The content of the Queen's speech is easily accessed in a digital age. The 23 Bills which it unveiled will be analysed and debated at length in the coming days and weeks. But the unspoken symbolism of the state opening of parliament itself has much to say to us at a time when the political wind is blowing for reform and the re-ordering of power.

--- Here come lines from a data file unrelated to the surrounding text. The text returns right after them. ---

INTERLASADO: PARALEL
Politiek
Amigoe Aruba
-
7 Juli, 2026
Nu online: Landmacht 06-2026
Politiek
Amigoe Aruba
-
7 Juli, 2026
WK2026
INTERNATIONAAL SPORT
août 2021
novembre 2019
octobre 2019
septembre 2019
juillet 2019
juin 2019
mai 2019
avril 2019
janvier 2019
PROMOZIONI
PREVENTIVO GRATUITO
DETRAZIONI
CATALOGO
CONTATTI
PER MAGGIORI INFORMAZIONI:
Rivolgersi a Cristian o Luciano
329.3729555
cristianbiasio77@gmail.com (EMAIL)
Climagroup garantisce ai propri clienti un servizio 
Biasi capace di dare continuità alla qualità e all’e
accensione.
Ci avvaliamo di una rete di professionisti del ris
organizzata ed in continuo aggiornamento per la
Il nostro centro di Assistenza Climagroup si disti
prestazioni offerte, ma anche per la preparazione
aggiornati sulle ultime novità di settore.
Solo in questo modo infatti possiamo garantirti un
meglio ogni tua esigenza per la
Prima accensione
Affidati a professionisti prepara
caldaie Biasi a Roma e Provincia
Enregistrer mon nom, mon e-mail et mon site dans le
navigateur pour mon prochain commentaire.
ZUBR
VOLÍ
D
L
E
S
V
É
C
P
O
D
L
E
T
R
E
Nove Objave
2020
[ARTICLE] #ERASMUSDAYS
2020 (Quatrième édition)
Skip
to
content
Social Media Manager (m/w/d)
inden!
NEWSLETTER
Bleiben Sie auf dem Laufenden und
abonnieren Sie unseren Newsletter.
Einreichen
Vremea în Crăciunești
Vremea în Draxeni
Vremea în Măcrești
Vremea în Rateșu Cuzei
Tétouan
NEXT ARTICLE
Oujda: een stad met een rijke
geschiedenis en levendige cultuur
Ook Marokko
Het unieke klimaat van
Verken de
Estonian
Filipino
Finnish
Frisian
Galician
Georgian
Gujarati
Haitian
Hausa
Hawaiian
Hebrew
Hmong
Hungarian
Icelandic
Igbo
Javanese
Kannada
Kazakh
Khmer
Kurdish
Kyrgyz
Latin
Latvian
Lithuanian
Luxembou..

A Roundhead to my bones, I find the whole display bizarre, embarrassing and disturbing in its reinforcement of the iconography of power and privilege and of the shameless exploitation of sentiment to bolster the delusion that it is both the guardian and manifestation of a confident democracy
The Cinderella coach, the cavalry troopers accoutred as 19th century Hussars, various heralds and flunkeys got up like the playing cards in Alice in Wonderland, the trumpet fanfares and all the royal finery are designed to appeal to a nostalgic sense of a 'golden age' of British 'greatness' and self-congratulation: “We do this kind of thing better than anyone else in the world”. The comparison is otiose – other modern democracies generally choose simpler and more egalitarian rites to dignify their elected assemblies.
What we have seen today is not even 'traditional' in the way its defenders would have us believe. Like so much royal pageantry, it is largely a late Victorian and Edwardian construct, designed to bolster the status of a monarchy which had become unpopular during Victoria's long retreat into mourning. It plainly consolidates inequality and identifies military power with nationhood and emotional identity. Why does the 89 year-old consort of the monarch wear the dress uniform of an Admiral of the Fleet if not for that purpose?
The idea of an hereditary head of state is as absurd as that of an hereditary dentist. And by acquiescing in the semi-religious trappings which go with the exalted 'otherness' of a monarch, we diminish our own dignity and that of a society of democratic citizens. As long as this quasi-mystical status of our head of state requires elected officials to walk backwards in her presence and have that presence announced to the assembled Commons as one of 'majesty', we are, despite the symbolism of the door closed in the face of Black Rod and the ritual irreverence of Dennis Skinner, more the heirs of servitude than of democracy.
If we must have a monarch, there is much to admire in Elizabeth Windsor. She has been a model of constitutional propriety for as long as most of us can remember. How much more worthy of admiration she could become if she were able to forgo all the militaristic parping and flummery and travel to a new session of the democratic legislature in a plain car, wearing ordinary clothes and escorted by her civilian husband in a morning suit. Better still, she might eschew the scarlet and gold of the chamber which is still the preserve of birth and patronage to deliver the government's programme in the chamber of the elected House.
That really would be a symbol of a confident, modern democracy.